La situation humanitaire continue de se dégrader dans la zone du Liptako-Gourma, où se rejoignent les frontières du Niger, du Mali et du Burkina Faso. Selon l’Organisation des Nations unies, plus de 100 000 personnes ont été contraintes de fuir l’insécurité et la violence qui sévit dans la région de Tillabéry, au Niger.
Des milliers de familles se retrouvent aujourd’hui loin de leurs villages, coupées de leurs moyens traditionnels de subsistance et exposées à une pénurie alimentaire de plus en plus critique.
Fassouma Samsou, 55 ans, est veuve et mère de cinq enfants. « Pour fuir les violences, nous avons dû marcher avec ma famille plus de 50 kilomètres, sans rien manger. Nous avons trouvé refuge dans un autre village mais nous manquons de nourriture », explique-t-elle.
C’est à Banibangou, principal village d’accueil des déplacés, qu’elle s’est installée. L’entraide y est forte entre familles déplacées et familles hôtes : elles se partagent les maigres ressources, et Fassouma dit devoir sa survie à cette solidarité.
À son arrivée, Fassouma a été accueillie, avec douze autres personnes déplacées, dans une famille qui comptait déjà dix personnes. « En onze jours, nous avons épuisé les ressources de cette famille généreuse », déclare-t-elle un peu gênée.
Déficit agricole et insécurité
Plus de 3100 personnes ont fui les affrontements armés qui se sont déroulés en janvier 2020 à Sinegodar et dans les villages aux alentours de cette localité. Elles tentent de reconstruire leur vie à Banibangou, loin de chez elles et sans ressources. Elles ne peuvent compter que sur l’esprit de partage des familles hôtes, qui ont pourtant peu à offrir. Fait aggravant : comme la commune a connu deux saisons successives de déficit agricole, les stocks alimentaires sont insuffisants. Résultat : beaucoup ne mangent pas à leur faim.
Pour les aider à tenir et soulager les familles d’accueil, le Comité international de la Croix-Rouge (CICR) et la Croix-Rouge nigérienne (CRN) ont distribué de la nourriture. Afin de couvrir les besoins alimentaires de base pour deux mois, chaque famille déplacée a reçu 242 kilos de vivres, soit une ration composée de mil, de riz, de niébé, d’huile végétale et de suppléments nutritionnels.
Situé à 250 kilomètres au nord-est de la capitale Niamey et à une trentaine de kilomètres de la frontière avec le Mali, le village se trouve dans une zone difficile d’accès et subit depuis quelques années des incursions fréquentes des groupes armés venant du Mali. Les incidents de sécurité dans le Nord du Mali se font souvent sentir dans la région de Tillabéri, et spécialement à Banibangou.
Un retour pour l’instant impossible
L’hospitalité dans cette partie du monde reste une valeur forte. A l’approche de la saison des pluies, des familles d’accueil partagent un lopin de terre avec les déplacés afin que ces derniers puissent cultiver. « Il est de notre devoir d’accueillir ces personnes car nous souffrons tous de cette situation », affirme Issoufou Arbi* , un père de famille d’accueil. « Il y a encore peu, l’insécurité au Mali ne nous touchait pas, mais aujourd’hui nous vivons avec et nous ignorons ce que le futur sera pour nous tous. »
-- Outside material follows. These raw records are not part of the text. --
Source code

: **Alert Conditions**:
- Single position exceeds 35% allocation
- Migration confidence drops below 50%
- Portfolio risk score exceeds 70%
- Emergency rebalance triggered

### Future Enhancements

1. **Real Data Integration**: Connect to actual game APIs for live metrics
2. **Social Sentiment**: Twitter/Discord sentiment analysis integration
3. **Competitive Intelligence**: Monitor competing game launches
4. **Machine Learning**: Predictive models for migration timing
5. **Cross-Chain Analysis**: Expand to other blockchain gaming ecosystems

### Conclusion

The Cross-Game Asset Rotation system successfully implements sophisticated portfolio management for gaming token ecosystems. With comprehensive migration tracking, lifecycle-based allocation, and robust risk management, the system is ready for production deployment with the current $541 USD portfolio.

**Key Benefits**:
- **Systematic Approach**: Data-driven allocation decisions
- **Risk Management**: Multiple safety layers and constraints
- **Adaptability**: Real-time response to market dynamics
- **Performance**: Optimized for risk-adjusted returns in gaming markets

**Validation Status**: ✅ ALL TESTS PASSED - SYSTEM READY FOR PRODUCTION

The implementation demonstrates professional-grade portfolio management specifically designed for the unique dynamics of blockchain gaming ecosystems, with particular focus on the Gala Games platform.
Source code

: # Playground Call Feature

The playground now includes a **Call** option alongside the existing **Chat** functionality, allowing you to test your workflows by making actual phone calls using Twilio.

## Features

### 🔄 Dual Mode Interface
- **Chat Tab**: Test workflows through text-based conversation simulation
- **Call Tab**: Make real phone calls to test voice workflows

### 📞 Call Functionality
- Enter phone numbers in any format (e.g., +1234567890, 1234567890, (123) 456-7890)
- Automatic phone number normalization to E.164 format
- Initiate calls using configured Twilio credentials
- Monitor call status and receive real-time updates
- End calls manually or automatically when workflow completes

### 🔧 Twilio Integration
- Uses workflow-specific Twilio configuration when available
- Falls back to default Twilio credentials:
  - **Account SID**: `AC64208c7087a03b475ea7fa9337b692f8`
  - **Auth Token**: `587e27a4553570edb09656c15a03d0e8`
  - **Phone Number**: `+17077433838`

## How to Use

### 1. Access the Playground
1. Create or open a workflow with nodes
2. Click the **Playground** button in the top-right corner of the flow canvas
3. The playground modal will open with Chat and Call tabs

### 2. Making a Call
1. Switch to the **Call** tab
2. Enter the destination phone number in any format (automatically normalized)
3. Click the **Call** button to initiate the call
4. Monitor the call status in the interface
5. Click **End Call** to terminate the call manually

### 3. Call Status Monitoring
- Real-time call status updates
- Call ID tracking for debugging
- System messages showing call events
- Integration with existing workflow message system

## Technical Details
Début juin, le CICR a livré dans la région de Tillabéri du matériel et des consommables aux centres de santé de Bangaré, de Bankilaré et de Chatoumane. L’organisation a également assisté la CRN dans la distribution de 112 tonnes de son et de blé à 7868 agropasteurs déplacés venant de la commune de Dessa, dont 6167 personnes se trouvaient à Famalé, 1190 à Kandaji et 511 à Diomona . Pour l’instant, les chances de retour des déplacés dans leurs villages d’origine sont faibles en raison de l’insécurité qui continue de régner dans la région. Les enlèvements et le paiement de rançon sont fréquents. Le CICR et la CRN évaluent par quels moyens ils pourraient aider au mieux les familles désireuses de s’engager dans des activités agricoles et de commerce.